“American Underdog,” the story of Kurt Warner and his rise from stocking shelves to becoming one of the best quarterbacks in the National Football League, continues to change lives and inspire viewers, one of the film’s stars says.
“I’ve had a lot of people tell me that it’s kind of brought their families together and that they weren’t expecting it, and they don’t even normally like football movies,” said one of the film’s stars, actor Ser’Darius Blain, who plays Warner’s friend, Mike Hudnutt.
“The movie is literally nothing about football,”Blain told The Christian Post. “It’s about faith, it’s about family, it’s about perseverance, holding on to the ones that you love.”
Prior to the movie’s release, Warner said something similar. He attributes his achievements to God working in his life and says, “First things first — faith and family — is my formula for success.”
“American Underdog” premiered on Christmas Day and is now available on streaming platforms.
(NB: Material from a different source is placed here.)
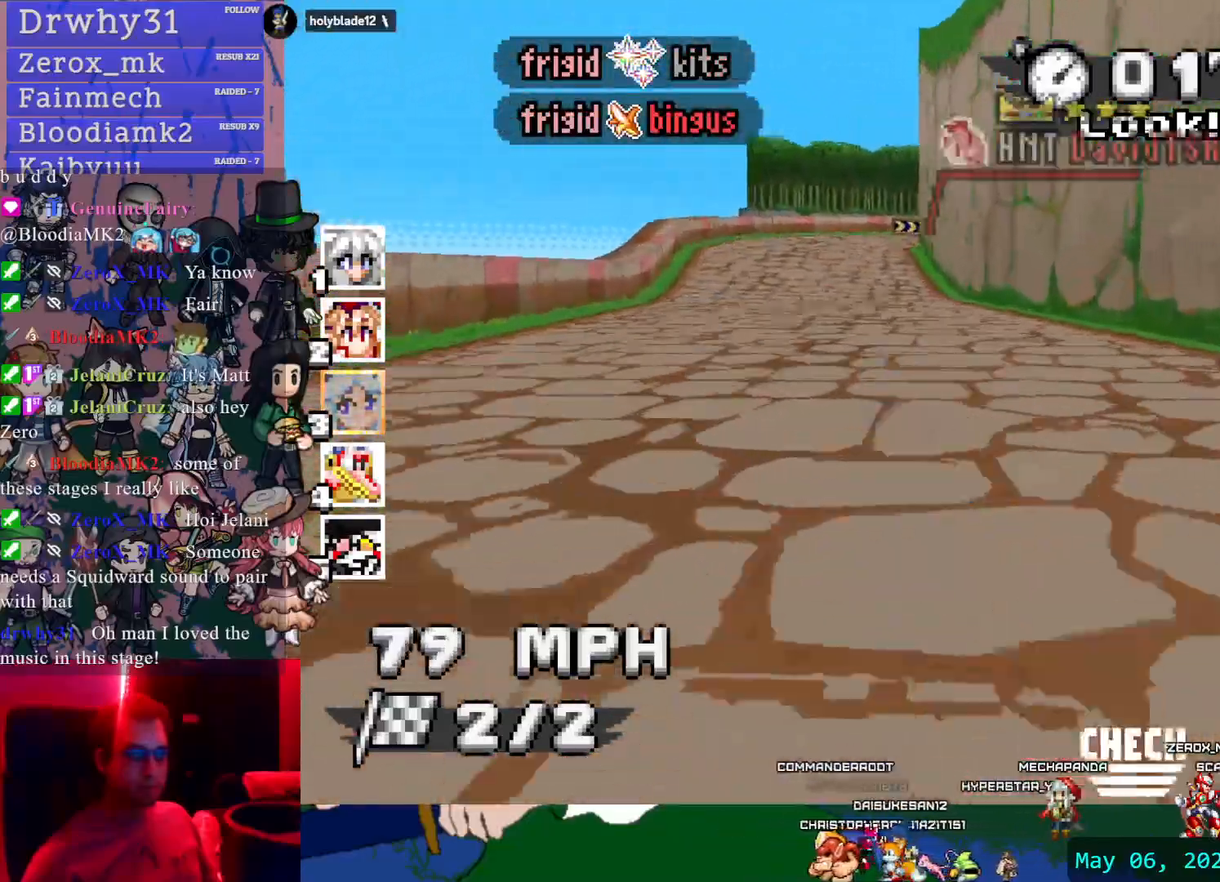
{"dt_ms": 500, "buttons": ["CROSS", "R1"], "left_stick": "center", "right_stick": "center", "events": [[17, "left_stick", "center"]]}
The film will be released on DVD Feb. 22.
The film tells the story of Kurt and Brenda Warner. Starting as an undrafted player, Warner became a two-time NFL MVP and Super Bowl MVP. He also is the only player ever inducted into both the Pro Football Hall of Fame and the Arena Football Hall of Fame.
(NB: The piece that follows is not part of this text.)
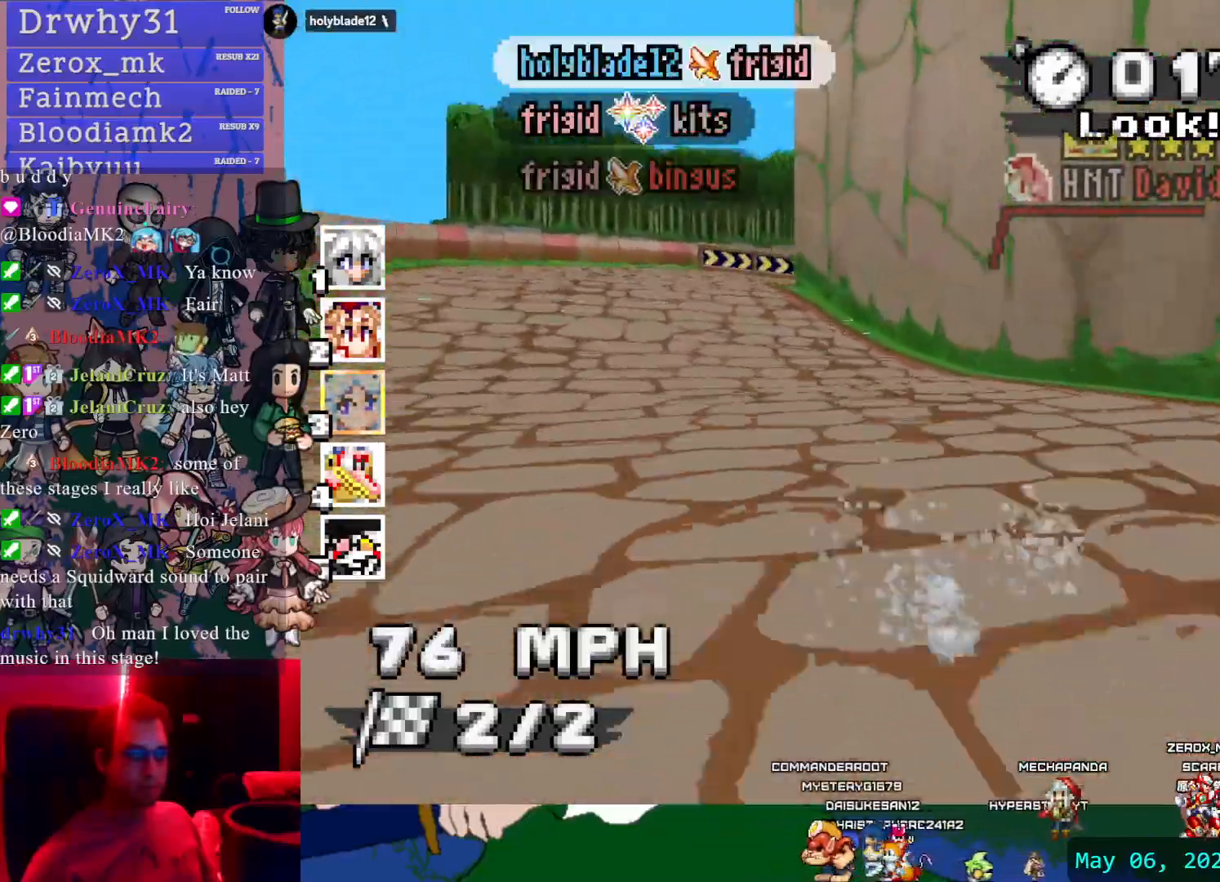
{"dt_ms": 500, "buttons": ["CROSS", "R1"], "left_stick": "right", "right_stick": "center", "events": [[267, "left_stick", "right"]]}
Though “American Underdog” tells the story of Warner’s rise to stardom, the film is not just about football — it’s about struggles in everyday life and faith that gets people through tough times.
Before Kurt met and married his wife, Brenda, her son became disabled at a young age. She was told he would never walk or talk. Two years later and eight months pregnant with her second child, Brenda discovered her husband was cheating on her. She left him and became a single mother with a newborn and a child with a disability.
“The person sitting in that chair watching this movie is going to relate to those times in my life,” she said. “I am not special in that way. I don’t have superpowers. I am just a person doing the best I can. [This movie] is going to show … that I’m a flawed person.”
Warner later adopted Brenda’s children and said he learned more about his own mother, also a single parent, as a result.
“[My mom] didn’t get to live the life that I know she wanted because of some of those stereotypes and things that went with [being a single mother],” he realized.
Jon Erwin, director of American Underdog, said, “I love the idea that Kurt Warner first became a champion off the field before he became a champion on the field. It was him discovering his faith, a relationship with Jesus Christ. It was him embracing his role as a husband, as a father, and realizing life was bigger than he was.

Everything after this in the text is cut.